**WHAT IS NEEDED:**
Repeat the listing exactly as given, omitting every image.
--------------------------------
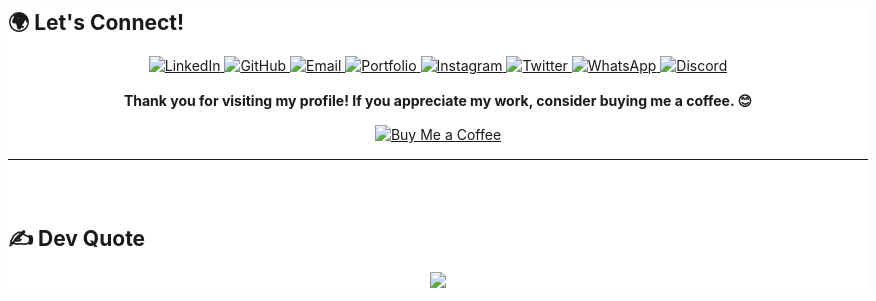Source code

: ## 🌍 Let's Connect!
<p align="center">
  <a href="https://www.linkedin.com/in/anuj-verma-67493125a/" target="_blank">
    <img src="https://img.shields.io/badge/-LinkedIn-0A66C2?logo=linkedin&logoColor=white&style=for-the-badge" alt="LinkedIn"/>
  </a>
  <a href="https://github.com/gunjesh843" target="_blank">
    <img src="https://img.shields.io/badge/-GitHub-181717?logo=github&logoColor=white&style=for-the-badge" alt="GitHub"/>
  </a>
  <a href="mailto:anujverma3553@gmail.com" target="_blank">
    <img src="https://img.shields.io/badge/-Email-D14836?logo=gmail&logoColor=white&style=for-the-badge" alt="Email"/>
  </a>
  <a href="https://myportfolio-in.netlify.app/" target="_blank">
    <img src="https://img.shields.io/badge/-Portfolio-000000?logo=netlify&logoColor=white&style=for-the-badge" alt="Portfolio"/>
  </a>
  <a href="https://www.instagram.com/anuj.verma_official" target="_blank">
    <img src="https://img.shields.io/badge/-Instagram-E4405F?logo=instagram&logoColor=white&style=for-the-badge" alt="Instagram"/>
  </a>
  <a href="https://twitter.com/Anujver04515928" target="_blank">
    <img src="https://img.shields.io/badge/-Twitter-1DA1F2?logo=twitter&logoColor=white&style=for-the-badge" alt="Twitter"/>
  </a>
  <a href="https://wa.me/918081718102" target="_blank">
    <img src="https://img.shields.io/badge/-WhatsApp-25D366?logo=whatsapp&logoColor=white&style=for-the-badge" alt="WhatsApp"/>
  </a>
  <a href="https://discord.com/users/anujv3553" target="_blank">
    <img src="https://img.shields.io/badge/-Discord-5865F2?logo=discord&logoColor=white&style=for-the-badge" alt="Discord"/>
  </a>
</p>

<p align="center">
  <b>Thank you for visiting my profile! If you appreciate my work, consider buying me a coffee. 😊</b>
</p>

<p align="center">
  <a href="https://buymeacoffee.com/anujverma3553" target="_blank">
    <img src="https://img.shields.io/badge/-Buy%20Me%20a%20Coffee-FFDD00?logo=buymeacoffee&logoColor=black&style=for-the-badge" alt="Buy Me a Coffee"/>
  </a>
</p>

---

<br/>

## ✍️ Dev Quote
<p align="center">
  <img src="https://quotes-github-readme.vercel.app/api?type=horizontal&theme=dark" />
</p>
--------------------------------
**SOLVED PROBLEM:**
Source code

: ## 🌍 Let's Connect!
<p align="center">
  <a href="https://www.linkedin.com/in/anuj-verma-67493125a/" target="_blank">
    <img src="https://img.shields.io/badge/-LinkedIn-0A66C2?logo=linkedin&logoColor=white&style=for-the-badge" alt="LinkedIn"/>
  </a>
  <a href="https://github.com/gunjesh843" target="_blank">
    <img src="https://img.shields.io/badge/-GitHub-181717?logo=github&logoColor=white&style=for-the-badge" alt="GitHub"/>
  </a>
  <a href="mailto:anujverma3553@gmail.com" target="_blank">
    <img src="https://img.shields.io/badge/-Email-D14836?logo=gmail&logoColor=white&style=for-the-badge" alt="Email"/>
  </a>
  <a href="https://myportfolio-in.netlify.app/" target="_blank">
    <img src="https://img.shields.io/badge/-Portfolio-000000?logo=netlify&logoColor=white&style=for-the-badge" alt="Portfolio"/>
  </a>
  <a href="https://www.instagram.com/anuj.verma_official" target="_blank">
    <img src="https://img.shields.io/badge/-Instagram-E4405F?logo=instagram&logoColor=white&style=for-the-badge" alt="Instagram"/>
  </a>
  <a href="https://twitter.com/Anujver04515928" target="_blank">
    <img src="https://img.shields.io/badge/-Twitter-1DA1F2?logo=twitter&logoColor=white&style=for-the-badge" alt="Twitter"/>
  </a>
  <a href="https://wa.me/918081718102" target="_blank">
    <img src="https://img.shields.io/badge/-WhatsApp-25D366?logo=whatsapp&logoColor=white&style=for-the-badge" alt="WhatsApp"/>
  </a>
  <a href="https://discord.com/users/anujv3553" target="_blank">
    <img src="https://img.shields.io/badge/-Discord-5865F2?logo=discord&logoColor=white&style=for-the-badge" alt="Discord"/>
  </a>
</p>

<p align="center">
  <b>Thank you for visiting my profile! If you appreciate my work, consider buying me a coffee. 😊</b>
</p>

<p align="center">
  <a href="https://buymeacoffee.com/anujverma3553" target="_blank">
    <img src="https://img.shields.io/badge/-Buy%20Me%20a%20Coffee-FFDD00?logo=buymeacoffee&logoColor=black&style=for-the-badge" alt="Buy Me a Coffee"/>
  </a>
</p>

---

<br/>

## ✍️ Dev Quote
<p align="center">
  <img src="https://quotes-github-readme.vercel.app/api?type=horizontal&theme=dark" />
</p>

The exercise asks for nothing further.